March 28, 2003

Fish or Meat?

Among Catholics there’s a tradition of not eating meat on Fridays during Lent. Many of them don’t know the meaning of this tradition

By: Pablo De Sainz

Like many Catholics in San Diego, Edith Barajas, 36, doesn’t eat red meats on Fridays during Lent.

“I abstain from eating meat those days because I believe it is a way to meet with God,” said Barajas, who’s a Mexican living in San Diego. “Since I was a child my family has thought me this, and I try to follow the practice”.

Lent is a special season for all Christians, including Catholics. This is considered to be a time of penitence between Ash Wednesday and Easter Sunday, and the different forms of Christianity celebrate it in different ways.

One of the most popular and controversial among Catholics, is the act of abstaining from eating red meats, such as beef and pork, every Friday during Lent.

For the Catholic Church, this practice is a way in which Catholics can prove that they’re sorry for their sins, said Bernadeane Carr, speaker for the Diocese of San Diego.

“Fasting is found in the Old and New Testaments as a form of repentance,” she said. “The Church invites to penitence during Lent by not eating meat on Fridays.”

Rodrigio Valdivia, chancellor for the Diocese of San Diego, sad that this practice “is a traditional act that the Church uses so that Catholics remember the need to give God a place.”

But among young Catholics, fasting on Fridays during Lent, Ash Wednesday, and Holy Friday, is taking a less important role.

“That’s a tradition that our parents used to make us follow, but many times they don’t even know the meaning of it,” said Alonso Frías, 25, of San Diego.

Valdivia said that the reason why many Catholics don’t know the significance of fasting on Fridays during Lent is because “a lack of doctrina-tion. It’s not the people’s fault. The Church hasn’t informed people well enough about the real meaning of this.”

Frías doesn’t agree with this tradition.

“I don’t think that not eating meat on Fridays will make me a better Catholic. It all depends on you, on feeling good about yourself and with God,” he said.

But the new generations of Catholics are not the only ones who question the purpose of acts associated with Lent in the Catholic Church.

Other Christian denominations also criticize the Church and they argue that Catholics forget about what’s written on the Bible.

For example, Hector Espinosa, an evangelist from Chula Vista, said that he doesn’t agree with the Catholic tradition of not eating meat on Fridays during Lent, but he also said he doesn’t criticize Catholics.

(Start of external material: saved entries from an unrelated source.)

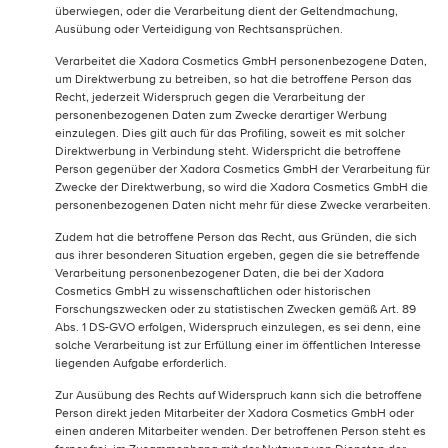
überwiegen, oder die Verarbeitung dient der Geltendmachung,
Ausübung oder Verteidigung von Rechtsansprüchen.
Verarbeitet die Xadora Cosmetics GmbH personenbezogene Daten,
um Direktwerbung zu betreiben, so hat die betroffene Person das
Recht, jederzeit Widerspruch gegen die Verarbeitung der
personenbezogenen Daten zum Zwecke derartiger Werbung
einzulegen. Dies gilt auch für das Profiling, soweit es mit solcher
Direktwerbung in Verbindung steht. Widerspricht die betroffene
Person gegenüber der Xadora Cosmetics GmbH der Verarbeitung für
Zwecke der Direktwerbung, so wird die Xadora Cosmetics GmbH die
personenbezogenen Daten nicht mehr für diese Zwecke verarbeiten.
Zudem hat die betroffene Person das Recht, aus Gründen, die sich
aus ihrer besonderen Situation ergeben, gegen die sie betreffende
Verarbeitung personenbezogener Daten, die bei der Xadora
Cosmetics GmbH zu wissenschaftlichen oder historischen
Forschungszwecken oder zu statistischen Zwecken gemäß Art. 89
Abs. 1 DS-GVO erfolgen, Widerspruch einzulegen, es sei denn, eine
solche Verarbeitung ist zur Erfüllung einer im öffentlichen Interesse
liegenden Aufgabe erforderlich.
Zur Ausübung des Rechts auf Widerspruch kann sich die betroffene
Person direkt jeden Mitarbeiter der Xadora Cosmetics GmbH oder
einen anderen Mitarbeiter wenden. Der betroffenen Person steht es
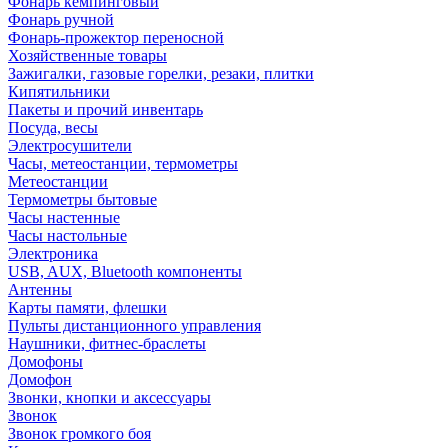
Фонарь кемпинговый
Фонарь ручной
Фонарь-прожектор переносной
Хозяйственные товары
Зажигалки, газовые горелки, резаки, плитки
Кипятильники
Пакеты и прочий инвентарь
Посуда, весы
Электросушители
Часы, метеостанции, термометры
Метеостанции
Термометры бытовые
Часы настенные
Часы настольные
Электроника
USB, AUX, Bluetooth компоненты
Антенны
Карты памяти, флешки
Пульты дистанционного управления
Наушники, фитнес-браслеты
Домофоны
Домофон
Звонки, кнопки и аксессуары
Звонок
Звонок громкого боя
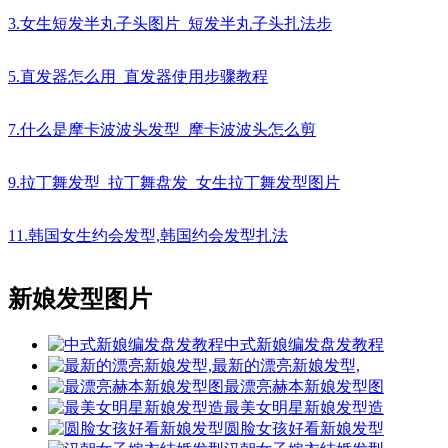
3.女生短发半丸子头图片_短发半丸子头扎法步
5.直发器怎么用_直发器使用步骤教程
7.什么是摩卡波波头发型_摩卡波波头怎么剪
9.拉丁舞发型_拉丁舞盘发_女生拉丁舞发型图片
11.韩国女生约会发型,韩国约会发型扎法
新娘发型图片
中式新娘编发盘发教程
最新的漂亮新娘发型,
最漂亮赫本新娘发型图
最美女明星新娘发型造
圆脸女孩好看新娘发型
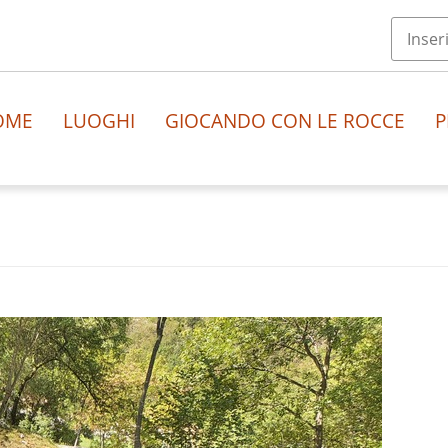
OME
LUOGHI
GIOCANDO CON LE ROCCE
P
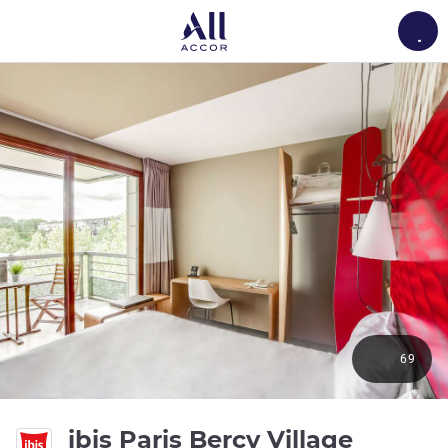
Load
69
ibis Paris Bercy Village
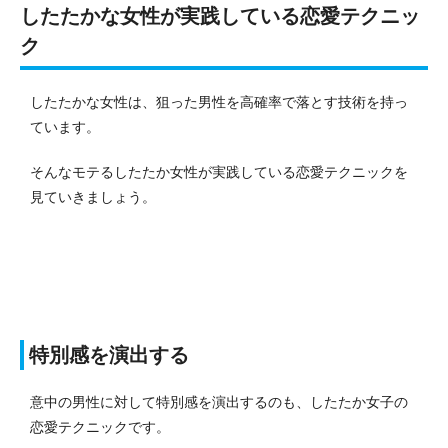
したたかな女性が実践している恋愛テクニッ
ク
したたかな女性は、狙った男性を高確率で落とす技術を持っ
ています。
そんなモテるしたたか女性が実践している恋愛テクニックを
見ていきましょう。
特別感を演出する
意中の男性に対して特別感を演出するのも、したたか女子の
恋愛テクニックです。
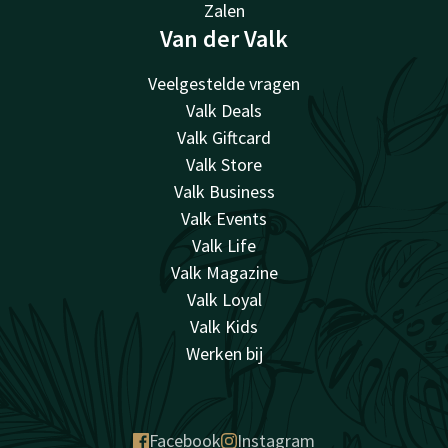
Zalen
Van der Valk
Veelgestelde vragen
Valk Deals
Valk Giftcard
Valk Store
Valk Business
Valk Events
Valk Life
Valk Magazine
Valk Loyal
Valk Kids
Werken bij
Facebook
Instagram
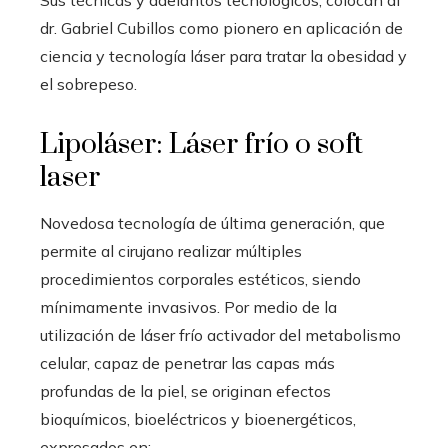
Sus técnicas y adelantos tecnológicos, colocan al
dr. Gabriel Cubillos como pionero en aplicación de
ciencia y tecnología láser para tratar la obesidad y
el sobrepeso.
Lipoláser: Láser frío o soft
laser
Novedosa tecnología de última generación, que
permite al cirujano realizar múltiples
procedimientos corporales estéticos, siendo
mínimamente invasivos. Por medio de la
utilización de láser frío activador del metabolismo
celular, capaz de penetrar las capas más
profundas de la piel, se originan efectos
bioquímicos, bioeléctricos y bioenergéticos,
expresados en:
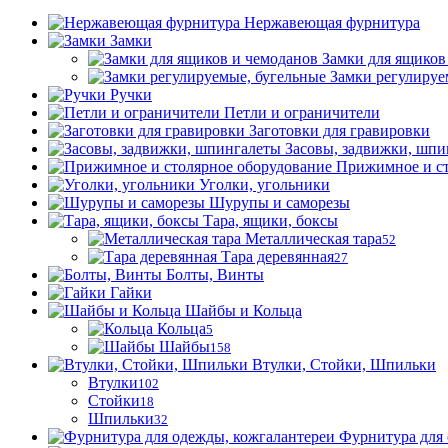
Нержавеющая фурнитура
Замки
Замки для ящиков
Замки регулируе
Ручки
Петли и ограничители
Заготовки для гравировки
Засовы, задвижки, шпи
Прижимное и ст
Уголки, угольники
Шурупы и саморезы
Тара, ящики, боксы
Металлическая тара
52
Тара деревянная
27
Болты, Винты
Гайки
Шайбы и Кольца
Кольца
5
Шайбы
158
Втулки, Стойки, Шпильки
Втулки
102
Стойки
18
Шпильки
32
Фурнитура для 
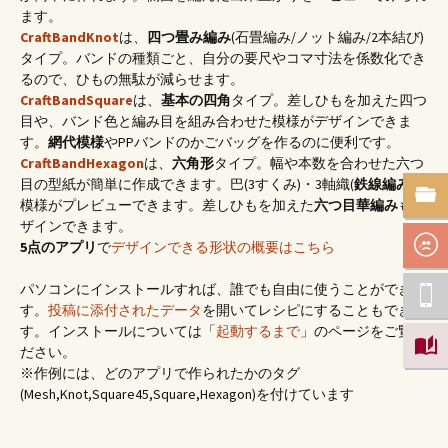
ます。
CraftBandKnot
は、
四つ畳み編み
(石畳編み/ノット編み/2本結び)
タイプ。バンドの種類ごと、自分の要尺やコマ寸法を係数化でき
るので、ひもの無駄が減らせます。
CraftBandSquare
は、
基本の四角
タイプ。差しひもを加えた四つ
目や、バンド色と編み目を組み合わせた模様がデザインできま
す。
網代模様
やPPバンドのかごバッグを作るのに便利です。
CraftBandHexagon
は、
六角形
タイプ。幅や本数を合わせた六つ
目の型紙が簡単に作成できます。巴(3すくみ)・3軸織(
鉄線編み
)の
模様がプレビューできます。差しひもを加えた
六つ目華編み
もデ
ザインできます。
5点のアプリ
で
デザインできる形状の概要はこちら
パソコンにインストールすれば、誰でも自由に使うことができま
す。
投稿に添付されたデータ
を開いてレシピにすることもできま
す。インストールについては「
起動するまで
」のページをご覧く
ださい。
※作例には、どのアプリで作られたかのタグ
(Mesh,Knot,Square45,Square,Hexagon)を付けています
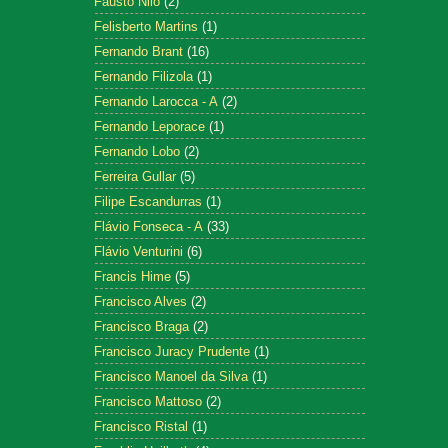
Fausto Nilo
(2)
Felisberto Martins
(1)
Fernando Brant
(16)
Fernando Filizola
(1)
Fernando Larocca - A
(2)
Fernando Leporace
(1)
Fernando Lobo
(2)
Ferreira Gullar
(5)
Filipe Escandurras
(1)
Flávio Fonseca - A
(33)
Flávio Venturini
(6)
Francis Hime
(5)
Francisco Alves
(2)
Francisco Braga
(2)
Francisco Juracy Prudente
(1)
Francisco Manoel da Silva
(1)
Francisco Mattoso
(2)
Francisco Ristal
(1)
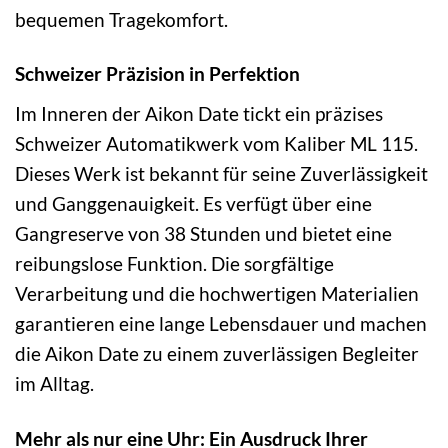
bequemen Tragekomfort.
Schweizer Präzision in Perfektion
Im Inneren der Aikon Date tickt ein präzises
Schweizer Automatikwerk vom Kaliber ML 115.
Dieses Werk ist bekannt für seine Zuverlässigkeit
und Ganggenauigkeit. Es verfügt über eine
Gangreserve von 38 Stunden und bietet eine
reibungslose Funktion. Die sorgfältige
Verarbeitung und die hochwertigen Materialien
garantieren eine lange Lebensdauer und machen
die Aikon Date zu einem zuverlässigen Begleiter
im Alltag.
Mehr als nur eine Uhr: Ein Ausdruck Ihrer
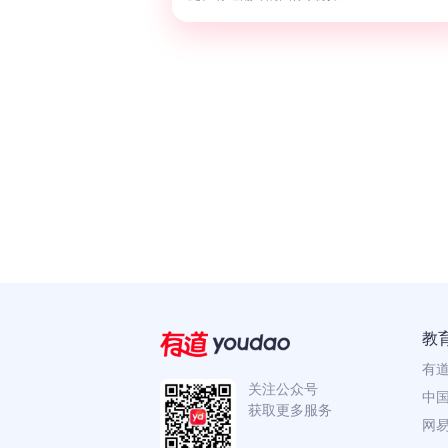
教
有
关注公众号
中国
获取更多服务
网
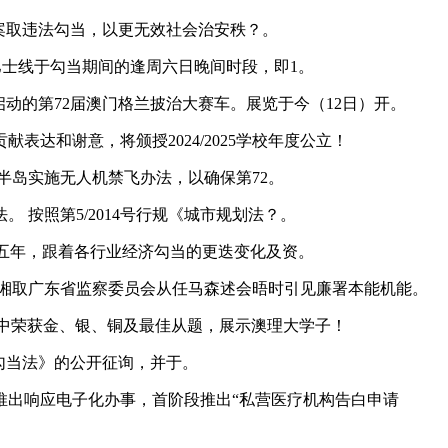
案取违法勾当，以更无效社会治安秩？。
巴士线于勾当期间的逢周六日晚间时段，即1。
动的第72届澳门格兰披治大赛车。展览于今（12日）开。
和谢意，将颁授2024/2025学校年度公立！
门半岛实施无人机禁飞办法，以确保第72。
按照第5/2014号行规《城市规划法？。
十五年，跟着各行业经济勾当的更迭变化及资。
湘取广东省监察委员会从任马森述会晤时引见廉署本能机能。
”中荣获金、银、铜及最佳从题，展示澳理大学子！
勾当法》的公开征询，并于。
出响应电子化办事，首阶段推出“私营医疗机构告白申请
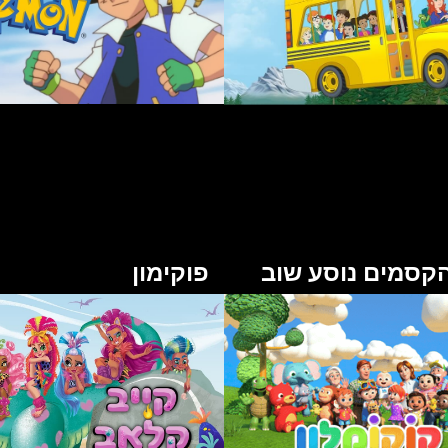
הקסמים נוסע שוב
פוקימון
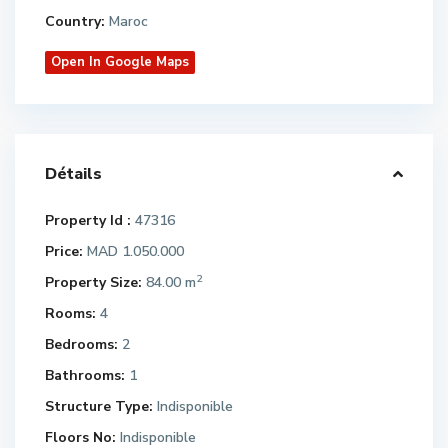
Country:
Maroc
Open In Google Maps
Détails
Property Id :
47316
Price:
MAD 1.050.000
2
Property Size:
84.00 m
Rooms:
4
Bedrooms:
2
Bathrooms:
1
Structure Type:
Indisponible
Floors No:
Indisponible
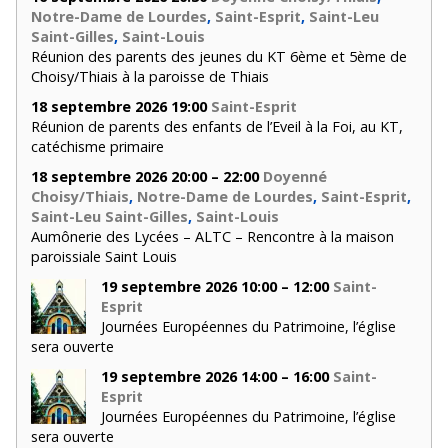
Notre-Dame de Lourdes
,
Saint-Esprit
,
Saint-Leu
Saint-Gilles
,
Saint-Louis
Réunion des parents des jeunes du KT 6ème et 5ème de
Choisy/Thiais à la paroisse de Thiais
18 septembre 2026 19:00
Saint-Esprit
Réunion de parents des enfants de l’Eveil à la Foi, au KT,
catéchisme primaire
18 septembre 2026 20:00 – 22:00
Doyenné
Choisy/Thiais
,
Notre-Dame de Lourdes
,
Saint-Esprit
,
Saint-Leu Saint-Gilles
,
Saint-Louis
Aumônerie des Lycées – ALTC – Rencontre à la maison
paroissiale Saint Louis
19 septembre 2026 10:00 – 12:00
Saint-
Esprit
Journées Européennes du Patrimoine, l’église
sera ouverte
19 septembre 2026 14:00 – 16:00
Saint-
Esprit
Journées Européennes du Patrimoine, l’église
sera ouverte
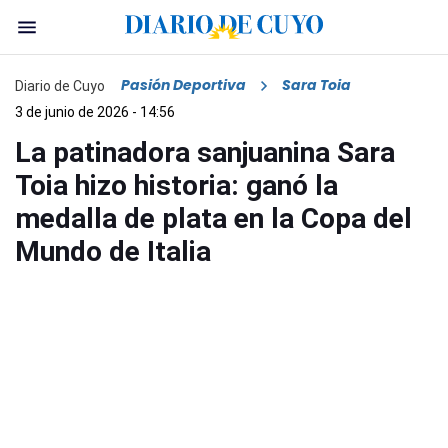
Pasión Deportiva
Sara Toia
Diario de Cuyo
3 de junio de 2026 - 14:56
La patinadora sanjuanina Sara
Toia hizo historia: ganó la
medalla de plata en la Copa del
Mundo de Italia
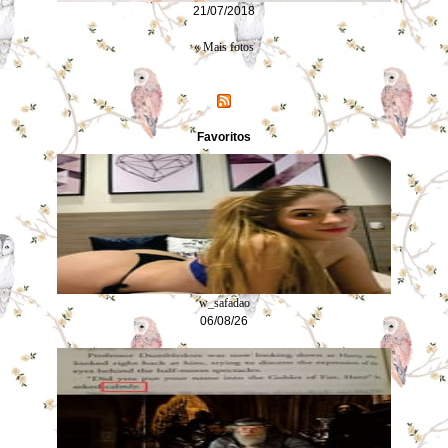
21/07/2018
« Mais fotos
Favoritos
w_safadao
06/08/26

“Nowhere on the Bible does it say not to eat meat on Fridays,” Espinosa said. “Many catholics only do it as tradition. I don’t think they’re wrong. I respect their traditions.”

Also, Espinosa thinks this act of fasting has become very comercialized, and food companies now use it as a marketing tool to sell more fish during Lent.

María Pelayo, Jehova’s Witness who distributes magazines such as “The Watchtower” and “Awaken!” at trolley stations, said that Jehova’s Witnesses don’t follow the same traditions as Catholics. She said her church focuses more on Bible studies and prayer.

Frías, the young Catholic who’s against fasting on Fridays, said that Catholics pay too much attention to external matters than to internal ones.

“In my house they’re always telling me not to eat meat on Fridays, but they never tell me to pray or to talk to God,” he said. “During Holy Week we go to beach and have fun. In my house we rarely go to Mass during Lent.”